When displacement is given as a function of time, velocity and acceleration can be worked out using differentiation. 

Equations

Variable definitions

Velocity

Velocity is the rate of change of displacement, therefore velocity can be worked out by differentiating displacement. When $$s$$ is expressed as a function of $$t$$, the formula for velocity is:

​
$$\boxed{v=\dfrac{ds}{dt}}$$​

​

Acceleration

Acceleration is the rate of change of velocity, therefore acceleration can be worked out by differentiating velocity.

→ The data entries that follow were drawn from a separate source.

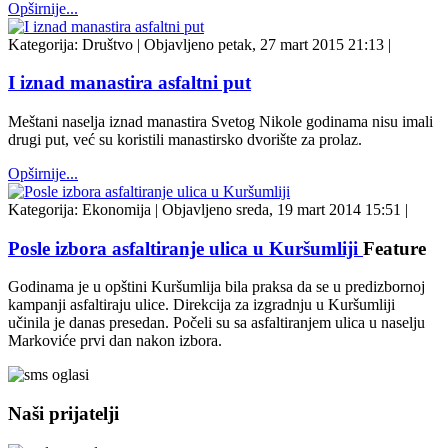
Opširnije...
Kategorija:
Društvo
|
Objavljeno petak, 27 mart 2015 21:13
|
I iznad manastira asfaltni put
Meštani naselja iznad manastira Svetog Nikole godinama nisu imali
drugi put, već su koristili manastirsko dvorište za prolaz.
Opširnije...
Kategorija:
Ekonomija
|
Objavljeno sreda, 19 mart 2014 15:51
|
Posle izbora asfaltiranje ulica u Kuršumliji
Feature
Godinama je u opštini Kuršumlija bila praksa da se u predizbornoj
kampanji asfaltiraju ulice. Direkcija za izgradnju u Kuršumliji
učinila je danas presedan. Počeli su sa asfaltiranjem ulica u naselju
Markoviće prvi dan nakon izbora.
Naši prijatelji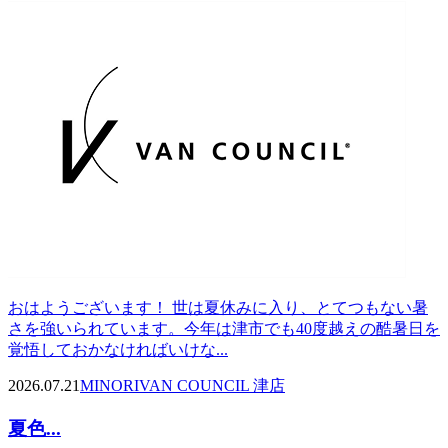
おはようございます！ 世は夏休みに入り、とてつもない暑
さを強いられています。今年は津市でも40度越えの酷暑日を
覚悟しておかなければいけな...
2026.07.21
MINORI
VAN COUNCIL 津店
夏色...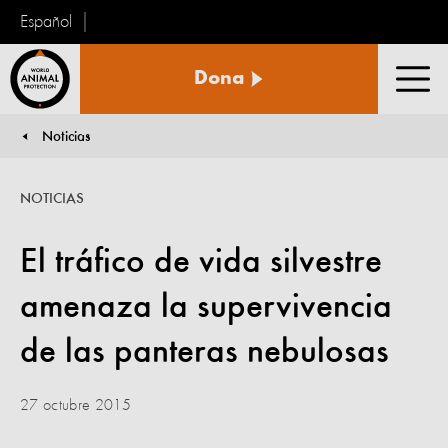
Español
Protección
Dona
Animal
Men
Mundial
Noticias
You are here:
NOTICIAS
El tráfico de vida silvestre
amenaza la supervivencia
de las panteras nebulosas
27 octubre 2015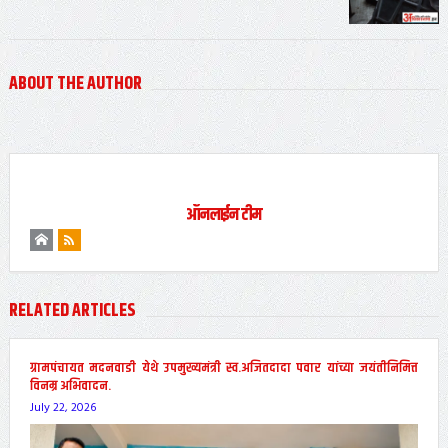
ABOUT THE AUTHOR
ऑनलाईन टीम
RELATED ARTICLES
ग्रामपंचायत मदनवाडी येथे उपमुख्यमंत्री स्व.अजितदादा पवार यांच्या जयंतीनिमित्त
विनम्र अभिवादन.
July 22, 2026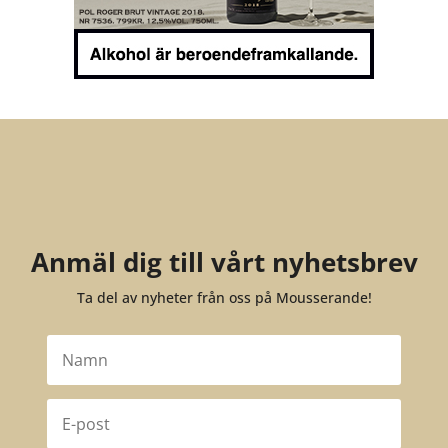
Anmäl dig till vårt nyhetsbrev
Ta del av nyheter från oss på Mousserande!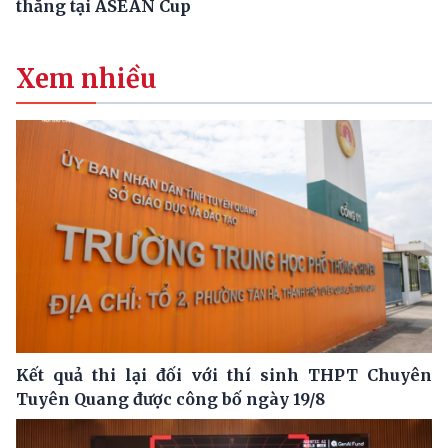
thắng tại ASEAN Cup
Xem nhiều
Kết quả thi lại đối với thí sinh THPT Chuyên
Tuyên Quang được công bố ngày 19/8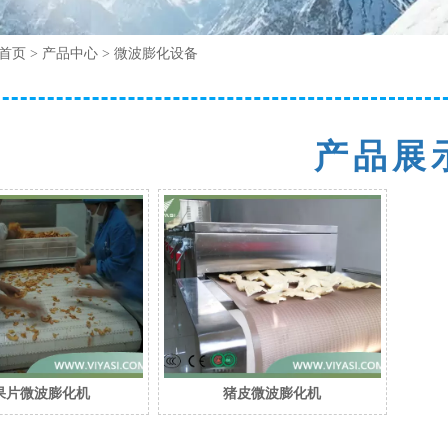
首页
>
产品中心
>
微波膨化设备
产品展
果片微波膨化机
猪皮微波膨化机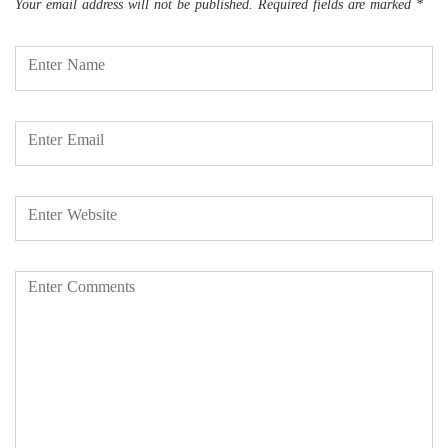
Your email address will not be published.
Required fields are marked
*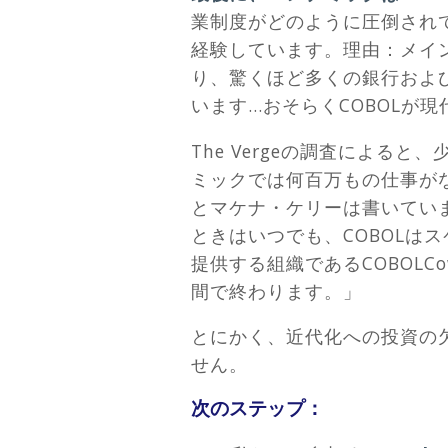
業制度がどのように圧倒され
経験しています。理由：メイン
り、驚くほど多くの銀行およ
います…おそらくCOBOLが
The Vergeの調査による
ミックでは何百万もの仕事が
とマケナ・ケリーは書いていま
ときはいつでも、COBOL
提供する組織であるCOBOLCo
間で終わります。」
とにかく、近代化への投資の
せん。
次のステップ：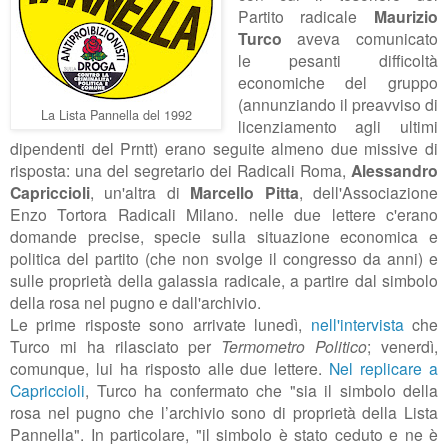
Partito radicale
Maurizio
Turco
aveva comunicato
le
pesanti
difficoltà
economiche del gruppo
(annunziando il preavviso di
La Lista Pannella del 1992
licenziamento agli ultimi
dipendenti del Prntt) erano seguite almeno due missive di
risposta: una del segretario dei Radicali Roma,
Alessandro
Capriccioli
, un'altra di
Marcello Pitta
, dell'Associazione
Enzo Tortora Radicali Milano. nelle due lettere c'erano
domande precise, specie sulla situazione economica e
politica del partito (che non svolge il congresso da anni) e
sulle proprietà della galassia radicale, a partire dal simbolo
della rosa nel pugno e dall'archivio.
Le prime risposte sono arrivate lunedì,
nell'intervista
che
Turco mi ha rilasciato per
Termometro Politico
; venerdì,
comunque, lui ha risposto alle due lettere.
Nel replicare a
Capriccioli
, Turco ha confermato che "sia il simbolo della
rosa nel pugno che l’archivio sono di proprietà della Lista
Pannella". In particolare, "il simbolo è stato ceduto e ne è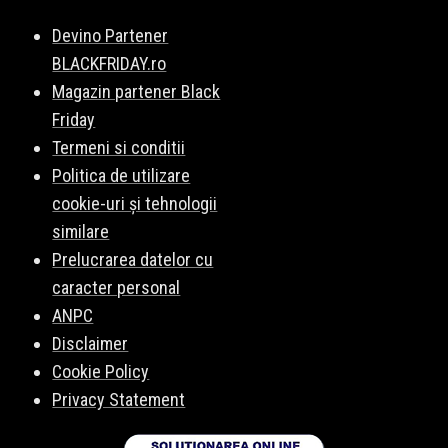
Devino Partener
BLACKFRIDAY.ro
Magazin partener Black
Friday
Termeni si conditii
Politica de utilizare
cookie-uri și tehnologii
similare
Prelucrarea datelor cu
caracter personal
ANPC
Disclaimer
Cookie Policy
Privacy Statement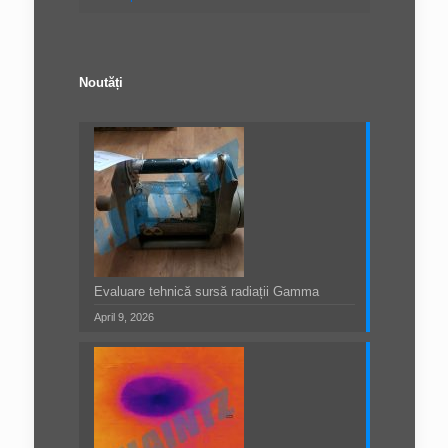
Noutăți
Evaluare tehnică sursă radiații Gamma
April 9, 2026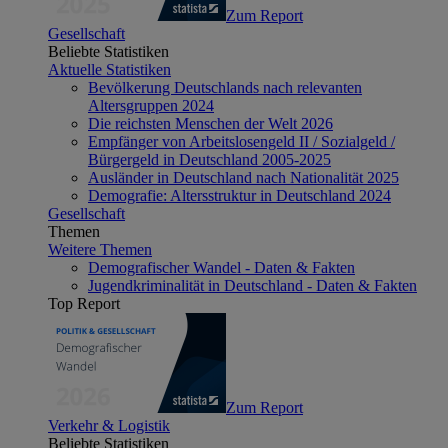
Zum Report
Gesellschaft
Beliebte Statistiken
Aktuelle Statistiken
Bevölkerung Deutschlands nach relevanten
Altersgruppen 2024
Die reichsten Menschen der Welt 2026
Empfänger von Arbeitslosengeld II / Sozialgeld /
Bürgergeld in Deutschland 2005-2025
Ausländer in Deutschland nach Nationalität 2025
Demografie: Altersstruktur in Deutschland 2024
Gesellschaft
Themen
Weitere Themen
Demografischer Wandel - Daten & Fakten
Jugendkriminalität in Deutschland - Daten & Fakten
Top Report
Zum Report
Verkehr & Logistik
Beliebte Statistiken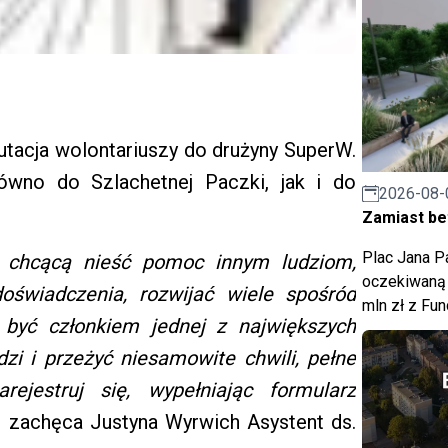
rutacja wolontariuszy do drużyny SuperW.
wno do Szlachetnej Paczki, jak i do
2026-08-
Zamiast bet
Plac Jana Pa
, chcącą nieść pomoc innym ludziom,
oczekiwaną 
świadczenia, rozwijać wiele spośród
mln zł z Fu
 być członkiem jednej z największych
zi i przeżyć niesamowite chwili, pełne
rejestruj się, wypełniając formularz
- zachęca Justyna Wyrwich Asystent ds.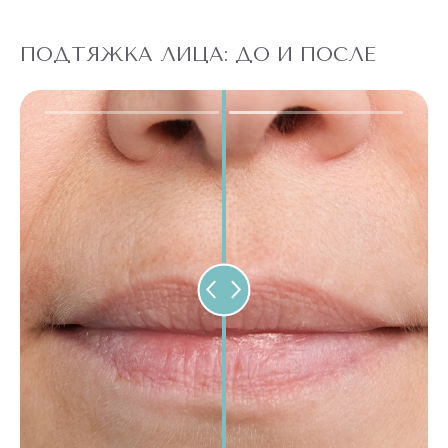
ПОДТЯЖКА ЛИЦА: ДО И ПОСЛЕ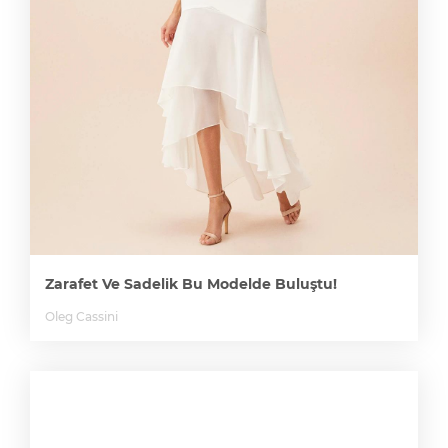
Zarafet Ve Sadelik Bu Modelde Buluştu!
Oleg Cassini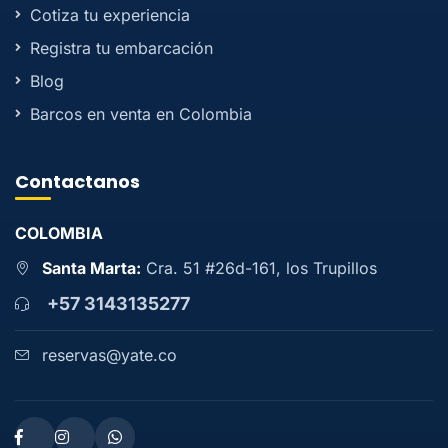
Cotiza tu experiencia
Registra tu embarcación
Blog
Barcos en venta en Colombia
Contactanos
COLOMBIA
Santa Marta:
Cra. 51 #26d-161, los Trupillos
+57 3143135277
reservas@yate.co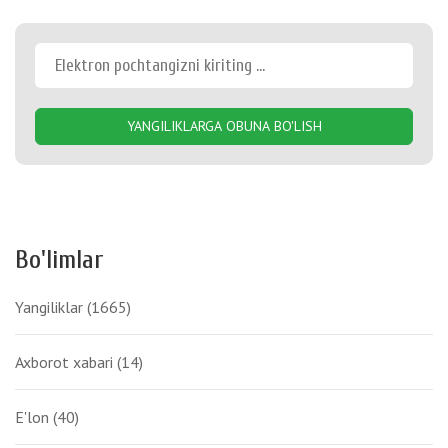
YANGILIKLARGA OBUNA BO'LISH
Bo'limlar
Yangiliklar
(1665)
Axborot xabari
(14)
E'lon
(40)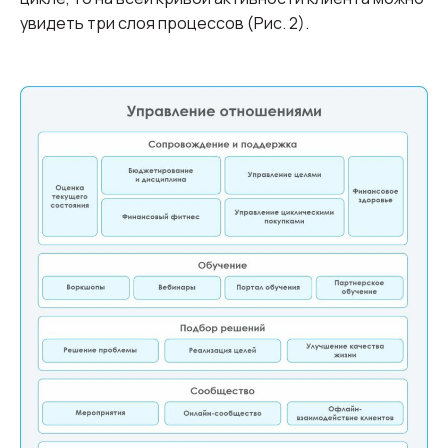
увидеть три слоя процессов (Рис. 2).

When $$v$$​ is expressed as a function of $$t$$, the formula for acceleration is:

​​
$$\boxed{a=\dfrac{dv}{dt}}$$

Taking the formula for $$v$$​, the formula for acceleration is also:

​
$$\boxed{a=\dfrac{d^2s}{dt^2}}$$

This is the second derivative of displacement as a function of time.

Example

A bullet is shot in a straight line. the displacement of the bullet at time $$t$$ is modelled by $$s=2t^4+3t^2-18t+24$$. Find:

a: The velocity of the bullet when $$t= 4$$.

b: The acceleration of the bullet when $$t=2$$.

a: Find a formula for velocity by differentiating the formula for displacement: 

$$s=2t^4+3t^2-18t+24$$

​$$v=\dfrac{ds}{dt} = 8t^3+6t-18$$​​

Substitute $$t=4$$:

$$v = 8(4^3)+6(4)-18$$

​$$v = 512 + 24 -18 = 518$$

The velocity of the bullet at $$4s$$ is $$\underline{518\ ms^{-1}}$$.

b: Find a formula for acceleration by differentiating velocity:

$$v=8t^3+6t-18$$

$$a=\dfrac{dv}{dt} = 24t^2+6$$​​​

Substitute $$t=2$$:

$$a = 24(2^2)+6$$

$$a= 96+6=102$$​​​

The acceleration of the bullet at $$2s$$​ is $$\underline{102\ ms^{-2}}$$.​